Further, the deleting the articles according to the sharing time of the same article includes:
respectively calculating the time difference between the sharing time and the current time of the same article;
and reserving the same article corresponding to the minimum time difference, and deleting the same articles corresponding to the rest time differences in the article sharing data.
Further, the constructing a tag sequence feature corresponding to the sample user according to the sharing sequence feature includes:
respectively obtaining article identifiers of the articles in the sharing sequence characteristics, and performing label query according to the article identifiers to obtain article labels, wherein the article labels are used for representing keywords corresponding to the articles;
and sequencing the corresponding article labels according to the sharing sequence of the articles in the sharing sequence characteristics to obtain the label sequence characteristics.
Further, the sorting the corresponding article tags according to the sharing order of the articles in the sharing sequence feature to obtain the tag sequence feature includes:
respectively inquiring the unique hot codes of the first-level labels in the article labels, and sequencing the unique hot codes corresponding to the first-level labels according to the sharing sequence of the articles in the sharing sequence characteristics to obtain first-level label sequence characteristics;
respectively inquiring the unique hot codes of the secondary labels in the article labels, and sequencing the unique hot codes corresponding to the secondary labels according to the sharing sequence of the article in the sharing sequence characteristics to obtain secondary label sequence characteristics;
and storing the primary label sequence characteristics and the secondary label sequence characteristics to obtain the label sequence characteristics.

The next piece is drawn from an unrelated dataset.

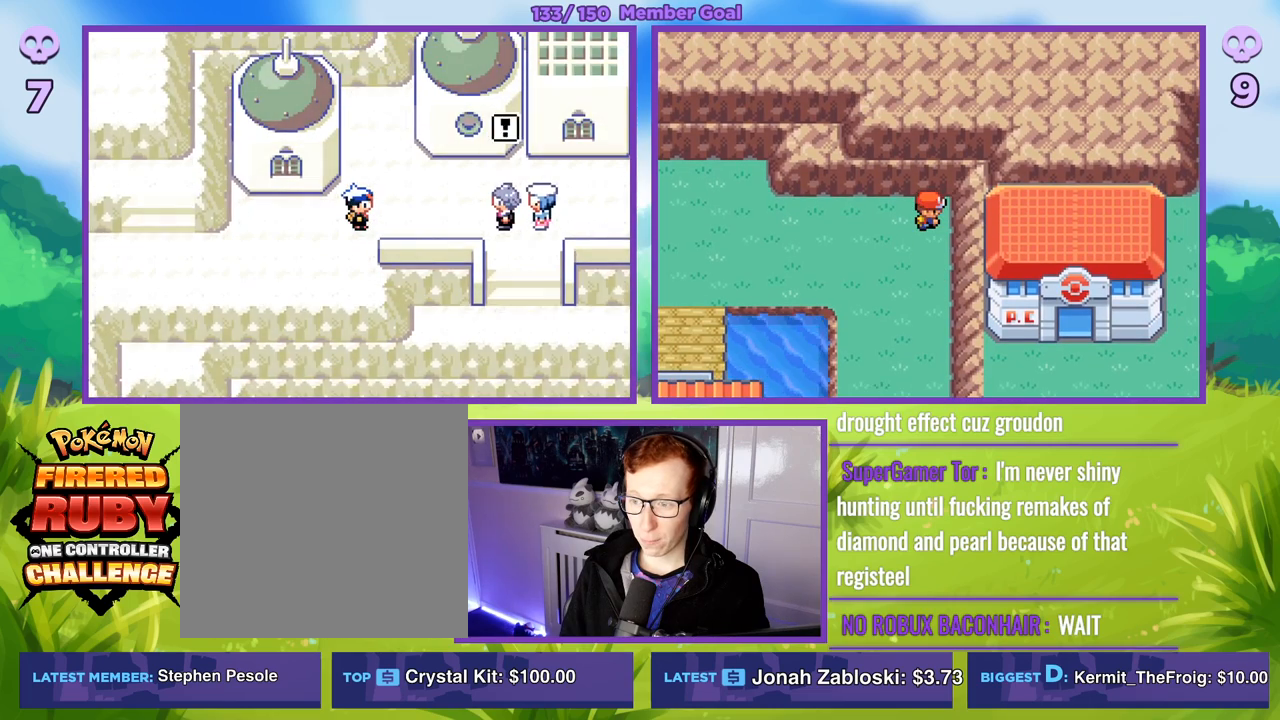
{"buttons": ["R1"], "left_stick": "center", "right_stick": "center", "events": [[50, "B", "up"], [117, "R1", "down"], [117, "left_stick", "center"], [317, "B", "down"], [400, "B", "up"]]}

Further, the screening a user according to the article sharing data to obtain a sample user includes:
respectively matching the articles in the article sharing data with different preset articles;
if the article in the article sharing data is not matched with the preset article, deleting the user corresponding to the article sharing data;
if the articles in the article sharing data are matched with the preset articles, deleting the user corresponding to the article sharing data;
setting the remaining users as the sample users.
A second aspect of an embodiment of the present application provides a training sample construction apparatus, including:
the system comprises a user screening unit, a user selection unit and a display unit, wherein the user screening unit is used for acquiring article sharing data of different user accounts and screening users according to the article sharing data to obtain sample users, and the article sharing data comprises a plurality of articles shared by the user accounts;
the sharing sequence construction unit is used for constructing sharing sequence characteristics according to the article sharing data corresponding to the sample user, and the sharing sequence characteristics are used for representing the sharing sequence among different articles;
the tag sequence construction unit is used for constructing tag sequence characteristics corresponding to the sample user according to the sharing sequence characteristics, and the tag sequence characteristics are used for representing the sharing sequence of article tags of different articles;
and the sample construction unit is used for constructing a sample according to the sharing sequence characteristic and the label sequence characteristic to obtain the training sample.
A third aspect of the embodiments of the present application provides a terminal device, which includes a memory, a processor, and a computer program stored in the memory and executable on the terminal device, where the processor implements the steps of the training sample construction method provided by the first aspect when executing the computer program.
A fourth aspect of the embodiments of the present application provides a storage medium, which stores a computer program that, when executed by a processor, implements the steps of the training sample construction method provided by the first aspect.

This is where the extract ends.